Records excerpted from a collection:
○ ○ ○
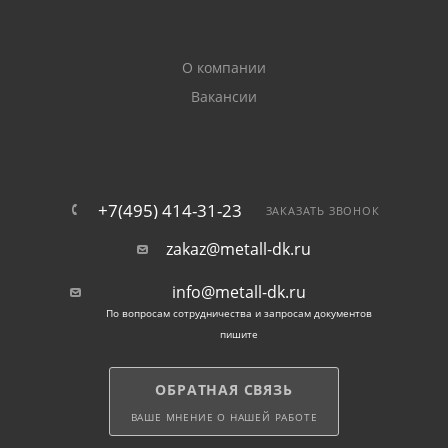
О компании
Вакансии
+7(495) 414-31-23
ЗАКАЗАТЬ ЗВОНОК
zakaz@metall-dk.ru
info@metall-dk.ru
По вопросам сотрудничества и запросам документов
пишите
ОБРАТНАЯ СВЯЗЬ
ВАШЕ МНЕНИЕ О НАШЕЙ РАБОТЕ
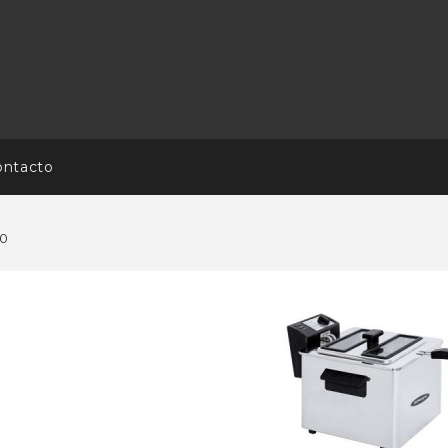
ontacto
0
○ ○ ○
> Task details:
Turn the text lines from all the records into a numbered list, skipping any blank lines. Leave the pictures out of your answer.

> Task solution:
1. О компании
2. Вакансии
3. +7(495) 414-31-23
4. ЗАКАЗАТЬ ЗВОНОК
5. zakaz@metall-dk.ru
6. info@metall-dk.ru
7. По вопросам сотрудничества и запросам документов
8. пишите
9. ОБРАТНАЯ СВЯЗЬ
10. ВАШЕ МНЕНИЕ О НАШЕЙ РАБОТЕ
11. ontacto
12. 0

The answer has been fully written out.